The Origins and Institutionalization of Women's Studies

The integration of women's studies scholarship within and across disciplines has initiated a far-reaching and perhaps revolutionary transformation of traditional knowledge. Not only are women becoming part of the subject matter of disciplines where they were previously ignored, but research questions, methods of analysis, and traditional theoretical frameworks are being challenged. The very canons of literature, art, the natural sciences, and the social sciences are called into question as women's studies scholars expand the boundaries of their fields of inquiry and as integration efforts bring this new scholarship into traditional courses.

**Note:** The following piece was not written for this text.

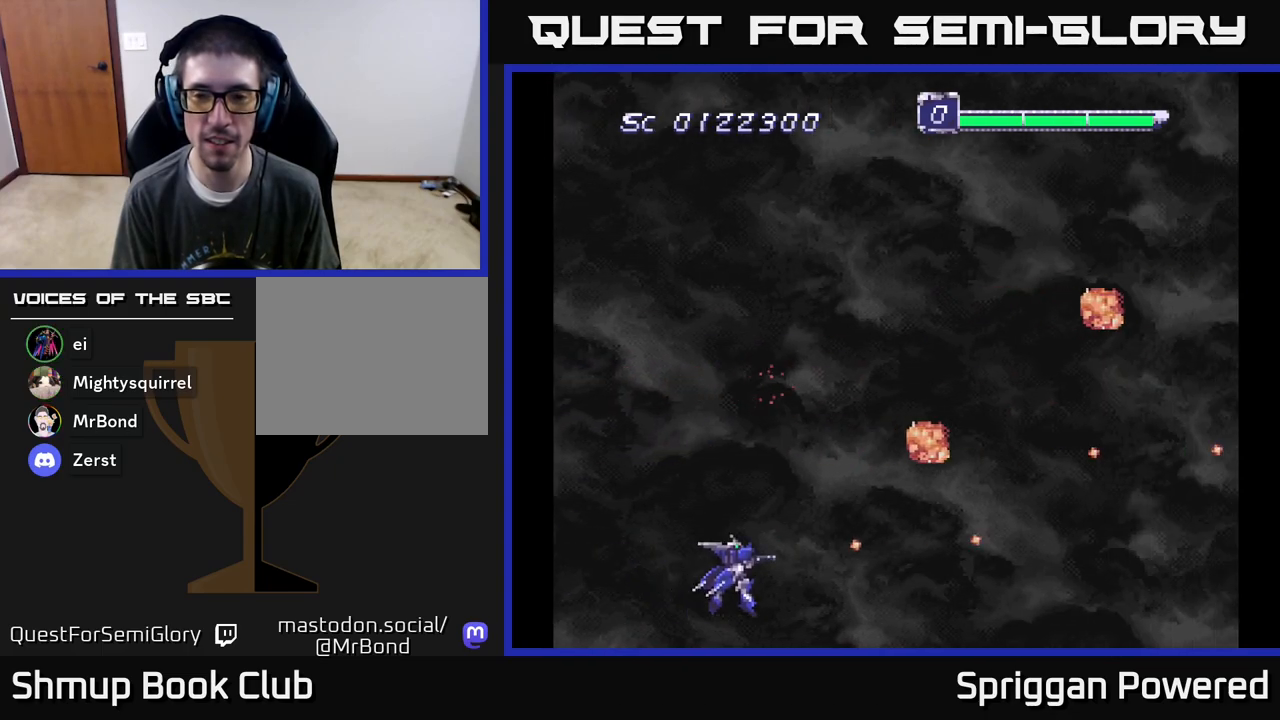
{"buttons": ["A", "DPAD_UP"], "events": [[33, "A", "down"], [150, "A", "up"], [250, "A", "down"], [383, "A", "up"], [450, "A", "down"]]}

Bonnie Spanier, Alexander Bloom,

and Darlene Boroviak

Toward a Balanced Curriculum

Two of the most important challenges and contributions to the American academy over the past three decades have been the emergence of black studies/ethnic studies (American Indian studies, Chicano/Latino studies, Asian-American studies) and women's studies. These new interdisciplinary fields have added enormously to our body of knowledge, offered critiques of traditional disciplines, and in recent years provided the catalyst for heated debates in the national arena, within and beyond the academy, on issues of cultural diversity, multiculturalism, and "political correctness." In January 1991, The Chronicle of Higher Education stated that "curricular reform is... as high a priority as ever" and that "higher education is in the midst of a widespread reform movement." Also in early 1991, Change magazine, in an issue that focused on "The Curriculum and Multiculturalism," included two paradoxical assertions about the present situation in the academy:

Some say the college curriculum has been largely impermeable to multiculturalism: that it remains unalterably "Eurocentric," ignoring—or, at best, marginalizing—diversity concerns. Others counter that higher education has sold its soul in the name of multiculturalism: that the academy currently is purging the curriculum of its historic Western canon and replacing it willy-nilly with non-Western, ethnic, and gender studies.